* THE TASK
Check every line of the data for the string "matrix" and copy the ones that have it.

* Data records

========================

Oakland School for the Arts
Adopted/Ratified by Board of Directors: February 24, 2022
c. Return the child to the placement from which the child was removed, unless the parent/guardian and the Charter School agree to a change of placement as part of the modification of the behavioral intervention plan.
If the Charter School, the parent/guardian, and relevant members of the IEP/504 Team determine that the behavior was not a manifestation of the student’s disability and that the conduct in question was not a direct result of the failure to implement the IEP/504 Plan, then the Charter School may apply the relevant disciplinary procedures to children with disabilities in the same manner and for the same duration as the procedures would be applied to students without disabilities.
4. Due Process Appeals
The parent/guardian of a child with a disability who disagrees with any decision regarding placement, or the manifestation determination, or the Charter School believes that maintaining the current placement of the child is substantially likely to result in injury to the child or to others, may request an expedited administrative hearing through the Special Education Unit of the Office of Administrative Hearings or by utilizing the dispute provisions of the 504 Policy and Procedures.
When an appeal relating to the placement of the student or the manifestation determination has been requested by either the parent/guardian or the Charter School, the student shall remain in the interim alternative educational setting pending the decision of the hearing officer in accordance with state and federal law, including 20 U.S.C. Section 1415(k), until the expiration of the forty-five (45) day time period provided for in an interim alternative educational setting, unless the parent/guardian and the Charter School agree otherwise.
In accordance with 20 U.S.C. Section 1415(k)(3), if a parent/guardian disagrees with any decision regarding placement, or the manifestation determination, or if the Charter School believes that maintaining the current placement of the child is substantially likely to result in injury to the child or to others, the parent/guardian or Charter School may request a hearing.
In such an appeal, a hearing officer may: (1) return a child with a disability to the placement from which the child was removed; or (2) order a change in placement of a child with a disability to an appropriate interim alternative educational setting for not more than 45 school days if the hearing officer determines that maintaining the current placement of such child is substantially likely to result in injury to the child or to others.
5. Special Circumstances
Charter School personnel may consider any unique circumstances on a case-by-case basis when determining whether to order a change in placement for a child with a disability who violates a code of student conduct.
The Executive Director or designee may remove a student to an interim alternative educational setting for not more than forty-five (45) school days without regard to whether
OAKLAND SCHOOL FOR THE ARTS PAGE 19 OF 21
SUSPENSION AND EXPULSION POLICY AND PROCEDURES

========================

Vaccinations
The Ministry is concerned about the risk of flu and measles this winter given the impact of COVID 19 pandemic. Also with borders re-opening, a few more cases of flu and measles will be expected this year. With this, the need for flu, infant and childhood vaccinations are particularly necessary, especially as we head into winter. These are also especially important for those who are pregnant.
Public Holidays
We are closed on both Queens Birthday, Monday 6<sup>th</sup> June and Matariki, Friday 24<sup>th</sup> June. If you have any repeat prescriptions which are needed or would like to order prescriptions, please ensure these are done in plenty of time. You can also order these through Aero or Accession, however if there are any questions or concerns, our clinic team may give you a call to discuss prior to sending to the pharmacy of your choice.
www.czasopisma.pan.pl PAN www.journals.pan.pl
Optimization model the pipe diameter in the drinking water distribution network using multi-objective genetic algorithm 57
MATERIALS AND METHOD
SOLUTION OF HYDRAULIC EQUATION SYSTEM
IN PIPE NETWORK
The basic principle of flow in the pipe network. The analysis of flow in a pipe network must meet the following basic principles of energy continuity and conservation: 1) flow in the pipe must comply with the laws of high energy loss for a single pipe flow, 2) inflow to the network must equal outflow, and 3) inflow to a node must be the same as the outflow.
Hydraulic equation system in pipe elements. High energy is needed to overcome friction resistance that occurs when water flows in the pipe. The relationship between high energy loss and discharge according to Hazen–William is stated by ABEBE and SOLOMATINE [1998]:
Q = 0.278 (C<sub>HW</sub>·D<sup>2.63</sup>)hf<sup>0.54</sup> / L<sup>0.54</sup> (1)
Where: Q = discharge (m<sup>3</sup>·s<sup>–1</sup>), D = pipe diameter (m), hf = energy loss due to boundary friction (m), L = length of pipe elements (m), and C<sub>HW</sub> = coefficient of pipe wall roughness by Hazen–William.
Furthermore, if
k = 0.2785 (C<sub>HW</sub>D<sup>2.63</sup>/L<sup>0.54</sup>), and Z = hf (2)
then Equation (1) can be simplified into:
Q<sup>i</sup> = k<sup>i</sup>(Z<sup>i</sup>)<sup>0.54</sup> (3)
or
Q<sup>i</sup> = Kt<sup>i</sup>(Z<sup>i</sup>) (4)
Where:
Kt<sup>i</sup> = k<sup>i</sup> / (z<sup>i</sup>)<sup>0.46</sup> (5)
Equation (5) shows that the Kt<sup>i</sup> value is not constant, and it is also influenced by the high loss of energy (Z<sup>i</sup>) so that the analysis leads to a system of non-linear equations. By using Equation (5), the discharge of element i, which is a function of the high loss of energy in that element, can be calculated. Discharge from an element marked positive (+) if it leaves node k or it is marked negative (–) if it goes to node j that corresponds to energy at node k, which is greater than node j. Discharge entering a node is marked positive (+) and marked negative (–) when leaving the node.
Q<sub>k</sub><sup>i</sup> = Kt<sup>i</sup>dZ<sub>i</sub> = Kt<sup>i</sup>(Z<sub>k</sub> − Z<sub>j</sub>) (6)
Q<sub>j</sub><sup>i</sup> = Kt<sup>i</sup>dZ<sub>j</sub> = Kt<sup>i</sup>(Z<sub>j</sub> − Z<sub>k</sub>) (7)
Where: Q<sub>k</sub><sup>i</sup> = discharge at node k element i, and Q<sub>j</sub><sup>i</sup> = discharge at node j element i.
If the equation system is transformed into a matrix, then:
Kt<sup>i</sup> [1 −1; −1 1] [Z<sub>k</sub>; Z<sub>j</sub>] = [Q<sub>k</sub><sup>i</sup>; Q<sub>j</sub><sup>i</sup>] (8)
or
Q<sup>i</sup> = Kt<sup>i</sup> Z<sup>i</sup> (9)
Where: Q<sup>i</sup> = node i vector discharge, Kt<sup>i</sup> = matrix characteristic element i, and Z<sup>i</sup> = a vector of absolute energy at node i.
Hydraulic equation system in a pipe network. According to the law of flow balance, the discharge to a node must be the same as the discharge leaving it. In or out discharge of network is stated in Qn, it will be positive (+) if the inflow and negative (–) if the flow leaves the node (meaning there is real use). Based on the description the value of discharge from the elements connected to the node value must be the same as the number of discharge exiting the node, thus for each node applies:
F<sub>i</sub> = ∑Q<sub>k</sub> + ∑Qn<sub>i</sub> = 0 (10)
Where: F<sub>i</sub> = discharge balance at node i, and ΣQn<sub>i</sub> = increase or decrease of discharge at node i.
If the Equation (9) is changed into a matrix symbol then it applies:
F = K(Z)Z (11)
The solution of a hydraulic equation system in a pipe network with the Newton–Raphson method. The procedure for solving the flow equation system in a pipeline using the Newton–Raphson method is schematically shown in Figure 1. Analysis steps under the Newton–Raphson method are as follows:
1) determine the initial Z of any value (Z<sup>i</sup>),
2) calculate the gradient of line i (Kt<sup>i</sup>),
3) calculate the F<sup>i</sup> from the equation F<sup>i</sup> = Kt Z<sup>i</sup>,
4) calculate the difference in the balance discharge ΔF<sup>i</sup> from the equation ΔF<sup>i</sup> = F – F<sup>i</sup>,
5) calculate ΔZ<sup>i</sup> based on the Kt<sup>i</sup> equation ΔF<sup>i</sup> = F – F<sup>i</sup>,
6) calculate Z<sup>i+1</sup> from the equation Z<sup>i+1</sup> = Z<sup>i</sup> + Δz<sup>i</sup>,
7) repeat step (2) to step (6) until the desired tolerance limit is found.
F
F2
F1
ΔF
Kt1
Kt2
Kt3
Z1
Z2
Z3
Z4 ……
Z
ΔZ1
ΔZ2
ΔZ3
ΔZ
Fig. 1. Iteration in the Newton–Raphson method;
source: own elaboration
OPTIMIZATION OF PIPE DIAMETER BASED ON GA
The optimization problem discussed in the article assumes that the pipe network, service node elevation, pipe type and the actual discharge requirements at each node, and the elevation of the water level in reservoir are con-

========================

* YOUR RESPONSE
If the equation system is transformed into a matrix, then:
Where: Q<sup>i</sup> = node i vector discharge, Kt<sup>i</sup> = matrix characteristic element i, and Z<sup>i</sup> = a vector of absolute energy at node i.
If the Equation (9) is changed into a matrix symbol then it applies:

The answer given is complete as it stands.